Stated exercise: Render the material below as a JSON list of strings, one string per line with blank lines left out. Begin at the first line and continue through the line that contains "Dot at: (184, 303)", including both.

━━━━━━━━━━━━━━━━━━━━━━━━━━━━━━

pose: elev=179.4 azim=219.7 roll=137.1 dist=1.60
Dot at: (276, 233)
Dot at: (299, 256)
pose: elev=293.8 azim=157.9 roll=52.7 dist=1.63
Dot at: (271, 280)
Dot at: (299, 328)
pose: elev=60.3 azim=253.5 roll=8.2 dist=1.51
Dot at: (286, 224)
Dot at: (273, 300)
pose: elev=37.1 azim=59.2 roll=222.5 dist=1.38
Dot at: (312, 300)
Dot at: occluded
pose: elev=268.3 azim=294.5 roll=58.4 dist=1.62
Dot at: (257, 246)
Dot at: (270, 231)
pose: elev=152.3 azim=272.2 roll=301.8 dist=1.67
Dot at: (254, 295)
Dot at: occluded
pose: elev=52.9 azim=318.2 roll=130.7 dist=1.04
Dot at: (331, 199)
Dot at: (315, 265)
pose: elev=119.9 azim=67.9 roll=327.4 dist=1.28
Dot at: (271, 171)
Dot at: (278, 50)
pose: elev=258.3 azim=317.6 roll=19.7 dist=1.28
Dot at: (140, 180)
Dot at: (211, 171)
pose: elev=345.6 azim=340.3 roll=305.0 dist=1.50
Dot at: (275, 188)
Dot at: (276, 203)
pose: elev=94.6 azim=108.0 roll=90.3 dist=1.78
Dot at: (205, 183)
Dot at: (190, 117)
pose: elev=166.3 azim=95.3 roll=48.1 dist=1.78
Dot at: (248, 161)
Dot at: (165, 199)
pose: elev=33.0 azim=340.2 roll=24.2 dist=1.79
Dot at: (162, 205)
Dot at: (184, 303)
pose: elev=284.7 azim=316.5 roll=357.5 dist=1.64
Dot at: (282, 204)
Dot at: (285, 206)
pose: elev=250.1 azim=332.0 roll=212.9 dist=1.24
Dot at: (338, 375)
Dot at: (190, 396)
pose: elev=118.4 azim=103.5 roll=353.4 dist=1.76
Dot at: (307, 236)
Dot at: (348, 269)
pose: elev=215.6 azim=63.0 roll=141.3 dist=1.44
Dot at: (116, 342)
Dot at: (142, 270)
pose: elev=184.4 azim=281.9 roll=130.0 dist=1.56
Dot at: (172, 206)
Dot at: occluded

━━━━━━━━━━━━━━━━━━━━━━━━━━━━━━

Result for this exercise:
[
  "pose: elev=179.4 azim=219.7 roll=137.1 dist=1.60",
  "Dot at: (276, 233)",
  "Dot at: (299, 256)",
  "pose: elev=293.8 azim=157.9 roll=52.7 dist=1.63",
  "Dot at: (271, 280)",
  "Dot at: (299, 328)",
  "pose: elev=60.3 azim=253.5 roll=8.2 dist=1.51",
  "Dot at: (286, 224)",
  "Dot at: (273, 300)",
  "pose: elev=37.1 azim=59.2 roll=222.5 dist=1.38",
  "Dot at: (312, 300)",
  "Dot at: occluded",
  "pose: elev=268.3 azim=294.5 roll=58.4 dist=1.62",
  "Dot at: (257, 246)",
  "Dot at: (270, 231)",
  "pose: elev=152.3 azim=272.2 roll=301.8 dist=1.67",
  "Dot at: (254, 295)",
  "Dot at: occluded",
  "pose: elev=52.9 azim=318.2 roll=130.7 dist=1.04",
  "Dot at: (331, 199)",
  "Dot at: (315, 265)",
  "pose: elev=119.9 azim=67.9 roll=327.4 dist=1.28",
  "Dot at: (271, 171)",
  "Dot at: (278, 50)",
  "pose: elev=258.3 azim=317.6 roll=19.7 dist=1.28",
  "Dot at: (140, 180)",
  "Dot at: (211, 171)",
  "pose: elev=345.6 azim=340.3 roll=305.0 dist=1.50",
  "Dot at: (275, 188)",
  "Dot at: (276, 203)",
  "pose: elev=94.6 azim=108.0 roll=90.3 dist=1.78",
  "Dot at: (205, 183)",
  "Dot at: (190, 117)",
  "pose: elev=166.3 azim=95.3 roll=48.1 dist=1.78",
  "Dot at: (248, 161)",
  "Dot at: (165, 199)",
  "pose: elev=33.0 azim=340.2 roll=24.2 dist=1.79",
  "Dot at: (162, 205)",
  "Dot at: (184, 303)"
]